2/ La distinzione fra “tutore paterno” e “materno” sarebbe, in secondo luogo, di grande aiuto nei casi che si porranno certamente in essere di scioglimento delle unioni stesse, a volte anche con profonde liti e malumori. Una volta sciolto il vincolo, mentre le responsabilità economiche verso il figlio non cesserebbero da parte di nessuno dei due, è però giusto che la madre o il padre biologico abbiano un ruolo maggiormente significativo nella crescita del figlio.

Sarebbe assurdo, ad esempio, nel caso di uno scioglimento dell’unione avvenuto nei primissimi mesi di vita del bambino, pretendere che la madre che ha portato in grembo il figlio non abbia maggiori diritti (e doveri) rispetto alla sua compagna, con la quale ha interrotto il vincolo, e che è, però, “tutore materno” del figlio. Se le due donne avessero pari diritti, la madre non biologica potrebbe pretendere una relazone con il figlio assolutamente paritaria rispetto a colei che gli ha dato la vita. La libera scelta per il figlio di lasciare la madre biologica per il "tutore materno" potrebbe essere prevista solo dopo i 14 anni di età. Sotto i 14 anni, invece, una volta avvenuta una separazione, dovrebbe essere riconosciuta una maggiore responsabilità decisionale alla vera madre.

Il legislatore non si deve fare ingannare dai mielosi spot pubblicitari – vedi il recente Real Time – che vogliono con chiari intenti propagandistici presentare un’unione civile tipo “Mulino bianco”, con atmosfere da cuore-amore-batticuore. La vita di coppia, invece, è estremamente conflittuale, anche se appassionante, e così sarà delle unioni civili che non sono più pure di quelle familiari. Fra l’altro siamo a conoscenza di studi di avvocati che stanno già preparando giovani praticanti a rappresentare la parte omosessuale che chiederà un avvocato per difendere i propri diritti contro il compagno, una volta interrottasi l’unione civile.

Post scriptum

La diversificazione della terminologia proposta renderebbe più accettabile la situazione una volta che il Governo accogliesse ciò che da tante parti del paese si invoca e cioè un impegno convinto nella lotta contro la maternità surrogata, divenendo realmente un governo che lotta per i diritti dei più deboli e non un governo che difende implicitamente le multinazionali dell’industria scientifica produttrice di figli a scapito delle donne più povere del pianeta.
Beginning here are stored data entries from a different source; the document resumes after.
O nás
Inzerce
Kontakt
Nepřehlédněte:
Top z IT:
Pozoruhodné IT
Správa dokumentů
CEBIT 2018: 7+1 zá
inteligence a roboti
Se si passasse dalle parole ai fatti nella difesa dei diritti, come sta avvenendo in tante democrazie avanzate, l’aver avuto accesso alla maternità surrogata potrebbe diventare una condizione che potrebbe impedire dal punto di vista legislativo l’adozione. Chiamare “tutore paterno” il compagno del padre biologico, permetterebbe di avere a disposizione un escamotage per affrontare realisticamente la questione e non sottrarre un bambino ormai nato al padre biologico ed al suo compagno, come pure sarebbe teoricamente giusto fare da un punto di vista prettamente legislativo per il reato di grave entità compiuto dai due.

Post scriptum secondo

Ovviamente una tale revisione implicherebbe il ritiro del ddl Cirinnà ed una successiva rielaborazione dell’intera materia. La nostra proposta di revisione si basa ovviamente sulle parole pronunciate da diversi esponenti del governo in carica che hanno dichiarato più volte di non voler aprire la strada né all’adozione, né all’equiparazione delle unioni civili con il matrimonio.  Se tali parole dovessero invece rivelarsi false e, come molti sostengono, il ddl intendesse invece solo ingannare gli italiani per aprire un cuneo che poi permetta a ulteriore disegni di legge di equiparare famiglia e unioni, allora ogni discussione sarebbe inutile e resterebbe solo da trarre le conclusioni politiche di tale presa per i fondelli, prendendo le distanze dalla maggioranza di governo.